L'écriture est géniale, la mise en scène est digne d'un Gilliam très brutal muté en Carot/Jeunet, le film recèle des performances énormes. Il est aussi épuisant, poussant l'énergie 'extravertie' à son degré le plus haut, totalitaire et pathologique. Darius (Dupontel) souffre des attitudes aberrantes des autres, le monde apparaît absurde jusque dans sa violence, les voisins et l'entourage sont des normopathes tellement profonds qu'ils apparaissent d'une excentricité ahurissante. Le film est jubilatoire pour sa franchise totale et constitue une espèce de sublimation frustrante. Il se met au niveau de son héros, ne sachant capturer son inspiration et restant otage du monde émergé.
Il en tire une énergie sans fin mais rebondit sans pouvoir créer et encore moins saisir des images ou des idées. Pendant que tout le 'théâtre' autour de la création se déploie, une ambiguité se crée. Le créateur devient une entité, entre Darius lui-même et le public. Darius est le directeur de son 'monstre' intime et sa justification, son déguisement : de cet archétype sauvage, comme de tant d'autres (la créateur et sa dimension démiurgique, la définition du malheur), Dupontel fait la démonstration dans son film. Il prend les clichés philosophiques les plus obscènes, ces amulettes de l'extraversion totale et les retourne en leur donnant une représentation folklorique. Il est d'une grande inventivité, inépuisable – parfois psychédélique, toujours (ou presque) déréalisante.
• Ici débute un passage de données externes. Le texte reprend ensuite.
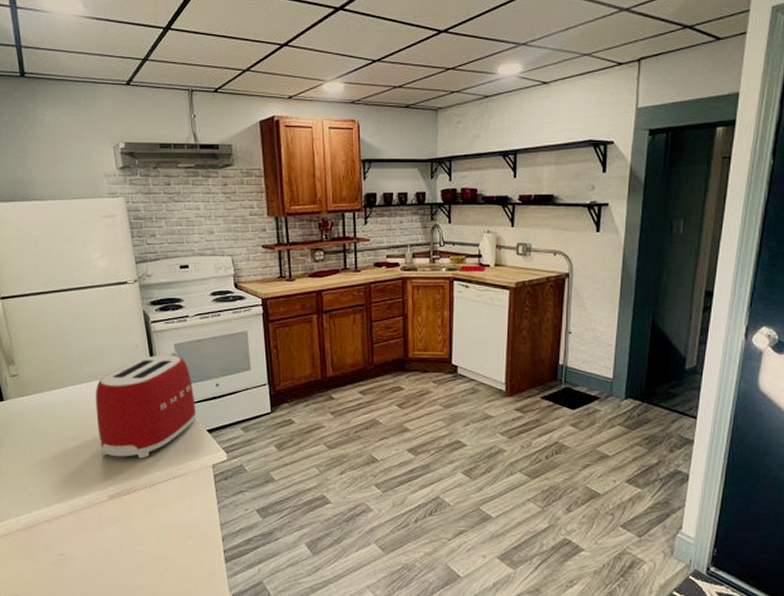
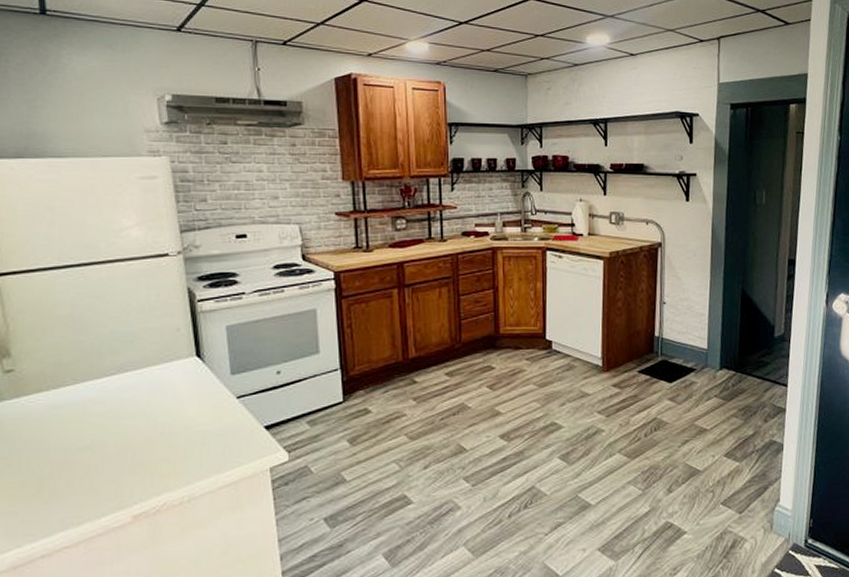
toaster: present [96,351,197,459] -> none [120,334,252,467]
Ce manège hystérique ne se fonde que sur du pur gadget : il triture la matière, nie les ressources et donc leur épuisement possible, n'admet paradoxalement que les murs concrets pour s'arrêter et les attitudes grégaires pour se canaliser (le créateur, ici en tout cas, est dépendant des autres et n'existe que par et pour la société). La limite du film est l'absence de source – pas seulement interne, c'est qu'il n'y a de fondements dans rien : les règles et les choses sont là et c'est tout. Il y a une présence outrancière ; mais pas de caractère, que des formes sauvages et agitées. C'est assez contrariant. Du coup, les performances peuvent être impressionnantes ou vénérables, mais elles n'ont pas de ciment, de fond ; donc tous ces élans semblent sans racines. Ce sont des impulsions, des démangeaisons, de l'artificiel. De l'imagination sans ordre, de l'esprit dépourvu de sens. Ça fait la grandeur du film, mais peut également bloquer.